Modern bungalows, constructed for prospering postwar families, were beginning to pop up in the newly developed suburb of Park Hill, and she was in prime position to be their local librarian, introducing them to the wide world of the written word. She broke new ground in 1924 when she implemented a Poetry Circle as a substitute for the established Story Hour and went even further writing, “Of what avail is the knowledge of poetry if we cannot find joy in reading it?” McClung focused on the pure enjoyment of reading and listening, instead of practicing the formal gatekeeping that others engaged in at the time. Would she be proud of me breaking new ground in the same building with the Underground Comedy Club, concerts and putt-putt nearly a century later? My librarian instincts tell me that she’d see the laughter and connection and give a quiet nod of appreciation.

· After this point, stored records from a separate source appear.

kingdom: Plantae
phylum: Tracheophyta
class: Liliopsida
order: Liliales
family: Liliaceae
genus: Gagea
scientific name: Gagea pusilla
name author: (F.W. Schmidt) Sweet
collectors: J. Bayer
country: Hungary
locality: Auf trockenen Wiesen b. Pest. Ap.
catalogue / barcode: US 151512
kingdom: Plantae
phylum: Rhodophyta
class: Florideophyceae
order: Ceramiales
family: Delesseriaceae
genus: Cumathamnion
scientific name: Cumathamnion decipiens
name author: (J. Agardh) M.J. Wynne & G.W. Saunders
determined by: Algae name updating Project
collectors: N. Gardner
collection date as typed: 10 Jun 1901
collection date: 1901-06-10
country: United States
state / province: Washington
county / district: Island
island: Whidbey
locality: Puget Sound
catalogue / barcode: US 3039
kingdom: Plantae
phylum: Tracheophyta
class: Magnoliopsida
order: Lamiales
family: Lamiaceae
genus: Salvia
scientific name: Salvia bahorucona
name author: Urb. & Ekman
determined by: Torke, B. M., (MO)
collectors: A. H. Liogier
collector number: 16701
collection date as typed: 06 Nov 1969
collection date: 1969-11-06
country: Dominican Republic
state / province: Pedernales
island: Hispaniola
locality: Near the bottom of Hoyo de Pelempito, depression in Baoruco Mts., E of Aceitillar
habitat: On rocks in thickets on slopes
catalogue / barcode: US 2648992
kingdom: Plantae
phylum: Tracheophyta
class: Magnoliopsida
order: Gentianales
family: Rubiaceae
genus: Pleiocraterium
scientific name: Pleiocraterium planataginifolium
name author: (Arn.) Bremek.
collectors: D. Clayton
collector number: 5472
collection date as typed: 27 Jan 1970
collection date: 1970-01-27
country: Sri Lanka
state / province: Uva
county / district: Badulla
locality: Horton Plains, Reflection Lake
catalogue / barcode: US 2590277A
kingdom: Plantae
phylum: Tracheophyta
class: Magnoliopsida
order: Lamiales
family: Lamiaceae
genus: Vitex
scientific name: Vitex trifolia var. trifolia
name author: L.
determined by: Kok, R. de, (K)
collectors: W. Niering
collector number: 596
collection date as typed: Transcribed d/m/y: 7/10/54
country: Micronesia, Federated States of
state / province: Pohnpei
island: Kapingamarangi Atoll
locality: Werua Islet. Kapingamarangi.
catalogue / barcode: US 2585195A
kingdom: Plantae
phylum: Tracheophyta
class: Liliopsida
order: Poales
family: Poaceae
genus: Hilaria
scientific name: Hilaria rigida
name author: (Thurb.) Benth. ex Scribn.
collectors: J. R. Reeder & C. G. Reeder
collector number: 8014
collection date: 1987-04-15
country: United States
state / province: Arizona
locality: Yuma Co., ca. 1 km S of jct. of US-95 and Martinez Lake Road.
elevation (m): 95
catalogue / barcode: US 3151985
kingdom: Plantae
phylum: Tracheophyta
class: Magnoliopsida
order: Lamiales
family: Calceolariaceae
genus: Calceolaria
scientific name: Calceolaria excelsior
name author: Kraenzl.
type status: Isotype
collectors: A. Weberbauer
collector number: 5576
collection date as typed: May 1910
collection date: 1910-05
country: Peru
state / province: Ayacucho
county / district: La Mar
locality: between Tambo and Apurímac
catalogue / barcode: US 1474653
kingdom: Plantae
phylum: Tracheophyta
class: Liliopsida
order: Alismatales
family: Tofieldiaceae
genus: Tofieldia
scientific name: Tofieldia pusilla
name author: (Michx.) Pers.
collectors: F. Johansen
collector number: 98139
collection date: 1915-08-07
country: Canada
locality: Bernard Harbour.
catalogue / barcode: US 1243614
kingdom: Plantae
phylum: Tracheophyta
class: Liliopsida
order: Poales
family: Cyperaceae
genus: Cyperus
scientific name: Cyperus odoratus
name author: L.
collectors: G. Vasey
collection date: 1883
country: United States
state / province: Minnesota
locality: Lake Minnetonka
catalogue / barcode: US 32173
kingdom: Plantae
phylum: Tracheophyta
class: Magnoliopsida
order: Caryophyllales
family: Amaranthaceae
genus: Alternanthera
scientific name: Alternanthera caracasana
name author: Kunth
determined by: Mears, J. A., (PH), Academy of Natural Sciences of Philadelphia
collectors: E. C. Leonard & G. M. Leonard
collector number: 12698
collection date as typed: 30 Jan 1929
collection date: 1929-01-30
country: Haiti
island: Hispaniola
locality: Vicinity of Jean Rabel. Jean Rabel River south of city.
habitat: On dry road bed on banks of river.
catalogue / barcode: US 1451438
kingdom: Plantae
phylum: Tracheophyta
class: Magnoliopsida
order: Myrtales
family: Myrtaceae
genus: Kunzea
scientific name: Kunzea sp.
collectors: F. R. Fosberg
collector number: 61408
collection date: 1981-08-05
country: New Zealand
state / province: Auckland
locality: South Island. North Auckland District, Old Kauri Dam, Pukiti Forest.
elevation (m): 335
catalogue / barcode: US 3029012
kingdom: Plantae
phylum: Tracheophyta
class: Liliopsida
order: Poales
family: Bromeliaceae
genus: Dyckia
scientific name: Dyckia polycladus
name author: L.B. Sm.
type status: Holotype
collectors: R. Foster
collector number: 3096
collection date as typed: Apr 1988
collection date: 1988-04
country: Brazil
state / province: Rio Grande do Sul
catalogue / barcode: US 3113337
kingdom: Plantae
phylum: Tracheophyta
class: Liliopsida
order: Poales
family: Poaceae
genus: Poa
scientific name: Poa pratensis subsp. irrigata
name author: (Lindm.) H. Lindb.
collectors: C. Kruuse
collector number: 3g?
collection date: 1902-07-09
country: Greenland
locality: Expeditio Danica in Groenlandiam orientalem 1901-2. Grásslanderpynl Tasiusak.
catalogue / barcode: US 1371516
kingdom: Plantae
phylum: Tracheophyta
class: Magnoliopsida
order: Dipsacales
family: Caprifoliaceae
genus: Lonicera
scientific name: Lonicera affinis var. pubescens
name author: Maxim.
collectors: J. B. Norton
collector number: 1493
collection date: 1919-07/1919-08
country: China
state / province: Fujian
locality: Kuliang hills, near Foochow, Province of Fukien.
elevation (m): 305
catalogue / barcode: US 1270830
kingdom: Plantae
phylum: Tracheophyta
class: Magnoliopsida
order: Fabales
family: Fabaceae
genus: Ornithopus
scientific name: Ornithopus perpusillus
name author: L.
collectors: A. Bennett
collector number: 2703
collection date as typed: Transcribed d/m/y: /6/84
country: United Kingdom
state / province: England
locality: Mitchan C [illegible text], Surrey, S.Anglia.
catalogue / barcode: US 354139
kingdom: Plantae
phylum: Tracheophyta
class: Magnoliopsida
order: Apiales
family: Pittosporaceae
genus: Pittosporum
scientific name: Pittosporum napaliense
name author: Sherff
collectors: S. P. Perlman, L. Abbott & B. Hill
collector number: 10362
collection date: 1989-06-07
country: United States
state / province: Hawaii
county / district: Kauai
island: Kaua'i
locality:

Miss McClung retired after 36 years of service to the Denver Public Library, and went on to contribute extensively to the fields of Colorado History and Genealogy. In this work, she documented the genealogy of several Colorado governors, and published a three-volume set on the Carson-Bent-Boggs families, linking those families back to Daniel Boone. In 1983, Governor Dick Lamm proclaimed March 3, her 93rd birthday, to be Quantrille McClung Day. In 1996, she posthumously received the Vogels Award, recognizing her service to the genealogical community. Miss McClung died in July 1985. 

Quantrille McClung dedicated one third of her long life to serving Denver through exceptional library stewardship and innovation and is credited with founding the nationally treasured Western History and Genealogy Department. While I have only worked at the Denver Public Library for 20 years thus far,  Emulating her 36 doesn’t seem out of the realm of possibility. McClung’s substantive contributions to the field gives me a very illustrious guiding star to follow. 

With these words, I reach through time toward a mentor and hero I never met, a librarian who saw the tumultuous times of widespread pandemic and social unrest impacting her community, and utilized her skills and knowledge to the best of her ability. I strive each day to hold the example of this foremother of librarianship close to my heart, and to make choices today that will positively alter the landscape of librarianship 100 years from now.